The purpose of this bill is to clarify that the consequential amendments to other Commonwealth acts made under the Business Names Registration Bill will not apply until the National Business Names Registration System commences. The legislation was drafted so that most of the consequential amendments will commence on the same day prior to the commencement of the National Business Names Registration System. The policy intention is for most of the consequential amendments to commence on the day that the national system commences, with the transitional provisions commencing earlier. The consequential amendments are to a number of other Commonwealth acts that commence around two months before the commencement of the National Business Names Registration System. Given that these amendments give effect to activities under the national system, it would be impractical for them to commence before the system actually begins.
The application bill has been drafted as a separate bill dealing with the application of provisions rather than attempting to amend the commencement table in the transitional bill.
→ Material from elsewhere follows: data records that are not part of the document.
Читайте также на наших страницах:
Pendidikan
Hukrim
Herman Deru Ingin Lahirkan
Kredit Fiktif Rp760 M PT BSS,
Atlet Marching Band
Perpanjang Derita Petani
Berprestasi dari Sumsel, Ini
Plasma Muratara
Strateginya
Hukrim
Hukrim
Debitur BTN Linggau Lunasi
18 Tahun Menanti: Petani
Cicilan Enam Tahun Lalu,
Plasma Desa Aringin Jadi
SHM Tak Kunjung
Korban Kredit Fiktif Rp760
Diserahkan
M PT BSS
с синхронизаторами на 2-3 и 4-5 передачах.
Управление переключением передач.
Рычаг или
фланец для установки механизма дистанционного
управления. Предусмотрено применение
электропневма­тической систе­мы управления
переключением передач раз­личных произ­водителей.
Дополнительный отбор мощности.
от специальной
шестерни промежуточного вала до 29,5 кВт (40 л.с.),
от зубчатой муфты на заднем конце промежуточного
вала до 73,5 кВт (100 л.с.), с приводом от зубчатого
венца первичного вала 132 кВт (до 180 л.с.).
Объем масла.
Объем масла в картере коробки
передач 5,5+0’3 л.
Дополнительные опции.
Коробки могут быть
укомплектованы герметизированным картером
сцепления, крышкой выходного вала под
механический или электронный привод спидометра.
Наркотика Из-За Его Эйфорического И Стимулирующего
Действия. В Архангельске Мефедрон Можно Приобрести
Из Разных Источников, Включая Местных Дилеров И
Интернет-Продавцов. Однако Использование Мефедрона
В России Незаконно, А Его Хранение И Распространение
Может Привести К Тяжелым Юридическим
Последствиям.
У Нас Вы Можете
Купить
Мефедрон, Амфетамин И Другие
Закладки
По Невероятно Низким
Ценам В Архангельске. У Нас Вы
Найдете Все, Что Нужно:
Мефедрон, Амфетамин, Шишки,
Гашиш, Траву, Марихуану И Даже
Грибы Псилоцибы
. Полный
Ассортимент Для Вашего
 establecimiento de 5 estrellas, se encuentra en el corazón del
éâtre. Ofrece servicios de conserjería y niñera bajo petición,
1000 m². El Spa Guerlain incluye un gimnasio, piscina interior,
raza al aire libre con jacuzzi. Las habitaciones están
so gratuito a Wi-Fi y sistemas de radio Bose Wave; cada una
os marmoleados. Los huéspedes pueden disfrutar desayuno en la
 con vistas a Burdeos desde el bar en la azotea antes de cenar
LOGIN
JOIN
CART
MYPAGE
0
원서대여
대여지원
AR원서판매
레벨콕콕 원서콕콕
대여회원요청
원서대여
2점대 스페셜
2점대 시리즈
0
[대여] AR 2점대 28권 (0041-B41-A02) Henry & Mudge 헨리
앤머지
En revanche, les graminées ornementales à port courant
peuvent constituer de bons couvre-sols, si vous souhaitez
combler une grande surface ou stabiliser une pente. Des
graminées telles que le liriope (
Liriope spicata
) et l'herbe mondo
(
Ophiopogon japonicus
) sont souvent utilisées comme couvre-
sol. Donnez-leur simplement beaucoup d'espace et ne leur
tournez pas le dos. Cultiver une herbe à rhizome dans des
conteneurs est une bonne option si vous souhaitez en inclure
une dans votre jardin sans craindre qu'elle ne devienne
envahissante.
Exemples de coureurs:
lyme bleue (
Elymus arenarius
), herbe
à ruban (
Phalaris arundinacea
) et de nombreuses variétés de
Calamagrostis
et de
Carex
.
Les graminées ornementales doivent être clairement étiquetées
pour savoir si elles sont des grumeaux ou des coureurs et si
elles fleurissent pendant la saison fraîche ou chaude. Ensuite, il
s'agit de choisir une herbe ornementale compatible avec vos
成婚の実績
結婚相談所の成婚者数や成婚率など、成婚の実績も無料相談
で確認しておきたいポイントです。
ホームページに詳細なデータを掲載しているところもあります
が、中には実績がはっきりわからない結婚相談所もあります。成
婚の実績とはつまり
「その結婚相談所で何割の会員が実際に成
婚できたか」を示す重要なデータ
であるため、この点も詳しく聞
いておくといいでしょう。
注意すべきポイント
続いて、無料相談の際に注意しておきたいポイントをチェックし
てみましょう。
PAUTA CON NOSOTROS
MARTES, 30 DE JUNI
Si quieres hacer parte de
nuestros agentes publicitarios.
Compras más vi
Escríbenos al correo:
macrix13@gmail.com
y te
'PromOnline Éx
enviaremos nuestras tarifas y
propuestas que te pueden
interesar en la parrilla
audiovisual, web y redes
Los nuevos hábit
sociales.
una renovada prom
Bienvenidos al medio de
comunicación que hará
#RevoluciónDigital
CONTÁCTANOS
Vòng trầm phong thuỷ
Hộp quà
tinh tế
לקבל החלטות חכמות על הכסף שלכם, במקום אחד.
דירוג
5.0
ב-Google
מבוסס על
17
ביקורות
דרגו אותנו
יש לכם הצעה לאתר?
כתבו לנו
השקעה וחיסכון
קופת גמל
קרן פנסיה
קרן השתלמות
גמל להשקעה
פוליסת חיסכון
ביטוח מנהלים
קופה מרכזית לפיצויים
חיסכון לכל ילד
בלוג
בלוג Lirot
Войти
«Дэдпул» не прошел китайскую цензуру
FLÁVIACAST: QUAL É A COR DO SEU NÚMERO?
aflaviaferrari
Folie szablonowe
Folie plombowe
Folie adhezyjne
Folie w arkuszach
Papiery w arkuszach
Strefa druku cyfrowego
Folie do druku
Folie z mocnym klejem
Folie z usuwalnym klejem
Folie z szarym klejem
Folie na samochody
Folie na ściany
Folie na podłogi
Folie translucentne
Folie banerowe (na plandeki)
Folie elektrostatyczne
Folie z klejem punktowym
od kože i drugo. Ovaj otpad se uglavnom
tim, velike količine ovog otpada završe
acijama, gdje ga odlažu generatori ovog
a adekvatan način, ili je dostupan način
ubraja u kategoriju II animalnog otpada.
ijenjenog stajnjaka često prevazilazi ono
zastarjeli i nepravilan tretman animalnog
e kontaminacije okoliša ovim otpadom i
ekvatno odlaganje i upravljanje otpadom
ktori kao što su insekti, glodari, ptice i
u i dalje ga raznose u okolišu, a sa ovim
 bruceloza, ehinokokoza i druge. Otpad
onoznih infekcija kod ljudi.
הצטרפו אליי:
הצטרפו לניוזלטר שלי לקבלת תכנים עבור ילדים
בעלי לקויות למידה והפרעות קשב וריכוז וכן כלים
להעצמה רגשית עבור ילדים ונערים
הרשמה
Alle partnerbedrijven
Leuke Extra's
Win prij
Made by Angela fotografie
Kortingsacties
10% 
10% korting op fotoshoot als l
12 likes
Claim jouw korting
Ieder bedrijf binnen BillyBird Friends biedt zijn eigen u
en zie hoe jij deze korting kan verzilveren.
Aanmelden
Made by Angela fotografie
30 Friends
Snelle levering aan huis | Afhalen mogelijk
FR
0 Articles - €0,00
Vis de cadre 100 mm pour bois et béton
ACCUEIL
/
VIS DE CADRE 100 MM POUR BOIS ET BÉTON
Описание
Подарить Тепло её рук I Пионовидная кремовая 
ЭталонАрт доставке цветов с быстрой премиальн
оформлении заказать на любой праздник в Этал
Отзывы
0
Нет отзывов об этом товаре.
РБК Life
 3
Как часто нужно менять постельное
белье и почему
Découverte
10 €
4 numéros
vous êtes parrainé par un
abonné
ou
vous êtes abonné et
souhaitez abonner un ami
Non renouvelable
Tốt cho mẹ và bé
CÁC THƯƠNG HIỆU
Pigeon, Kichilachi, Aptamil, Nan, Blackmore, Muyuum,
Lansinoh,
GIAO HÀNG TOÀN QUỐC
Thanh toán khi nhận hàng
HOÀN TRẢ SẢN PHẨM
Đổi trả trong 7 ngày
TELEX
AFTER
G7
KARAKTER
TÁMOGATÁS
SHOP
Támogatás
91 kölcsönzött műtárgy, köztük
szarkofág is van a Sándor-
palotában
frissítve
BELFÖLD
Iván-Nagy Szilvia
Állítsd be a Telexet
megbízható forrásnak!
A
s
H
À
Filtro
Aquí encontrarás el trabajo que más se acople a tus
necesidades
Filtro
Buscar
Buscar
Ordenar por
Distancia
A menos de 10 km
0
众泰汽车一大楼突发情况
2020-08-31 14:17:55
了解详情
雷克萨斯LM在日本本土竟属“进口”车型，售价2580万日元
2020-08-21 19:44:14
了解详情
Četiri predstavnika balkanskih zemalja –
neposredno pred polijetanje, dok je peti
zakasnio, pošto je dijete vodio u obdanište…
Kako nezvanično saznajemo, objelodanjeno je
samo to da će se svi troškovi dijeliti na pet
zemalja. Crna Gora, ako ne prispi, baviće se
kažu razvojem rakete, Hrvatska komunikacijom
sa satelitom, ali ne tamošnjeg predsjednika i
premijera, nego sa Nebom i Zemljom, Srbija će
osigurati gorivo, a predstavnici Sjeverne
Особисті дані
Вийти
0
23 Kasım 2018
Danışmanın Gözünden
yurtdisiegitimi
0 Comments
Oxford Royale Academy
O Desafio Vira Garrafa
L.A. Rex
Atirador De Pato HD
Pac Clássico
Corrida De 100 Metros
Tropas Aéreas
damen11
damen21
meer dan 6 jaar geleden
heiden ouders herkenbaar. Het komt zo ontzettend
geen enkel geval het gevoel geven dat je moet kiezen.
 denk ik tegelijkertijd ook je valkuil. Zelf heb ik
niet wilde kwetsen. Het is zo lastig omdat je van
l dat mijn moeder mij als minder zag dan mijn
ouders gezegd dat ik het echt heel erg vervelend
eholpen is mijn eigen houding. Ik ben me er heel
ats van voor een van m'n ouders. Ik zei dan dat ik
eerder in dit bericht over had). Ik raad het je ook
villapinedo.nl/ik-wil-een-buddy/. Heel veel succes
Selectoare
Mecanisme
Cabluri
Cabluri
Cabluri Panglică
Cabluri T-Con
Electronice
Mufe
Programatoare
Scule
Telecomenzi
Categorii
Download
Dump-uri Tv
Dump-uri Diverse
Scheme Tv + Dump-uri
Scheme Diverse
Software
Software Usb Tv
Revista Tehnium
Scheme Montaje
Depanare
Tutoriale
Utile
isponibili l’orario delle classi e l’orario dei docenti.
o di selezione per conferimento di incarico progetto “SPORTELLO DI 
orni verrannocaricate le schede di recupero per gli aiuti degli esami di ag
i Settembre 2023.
The new application provisions are set out in a separate piece of legislation rather than in the transitional bill itself. They do not directly amend the text of the transitional bill but just clarify when and how certain provisions in that bill will apply.
We as a government are very keen to ensure that businesses—small businesses, micro businesses—can succeed. We have introduced a range of measures that will reduce company tax and provide small businesses with instant asset write-offs and improve the amount that they can actually write off over a tax year. This is just another measure that will reduce regulation and red tape for businesses. It will make it easier for Australians to succeed in business, to manage their business, to administer their business and, hopefully, to increase their productivity and the success of their business. I commend this bill. It is in the tradition of Labor reform in the small business sector and the micro business sector. As I said, having had my own small business, it can become pretty tiresome filling out endless forms, and having to do it in each state and territory in order to run a business across the nation— to trade in different parts of the nation—is completely ludicrous. I welcome this bill and the amendments to it.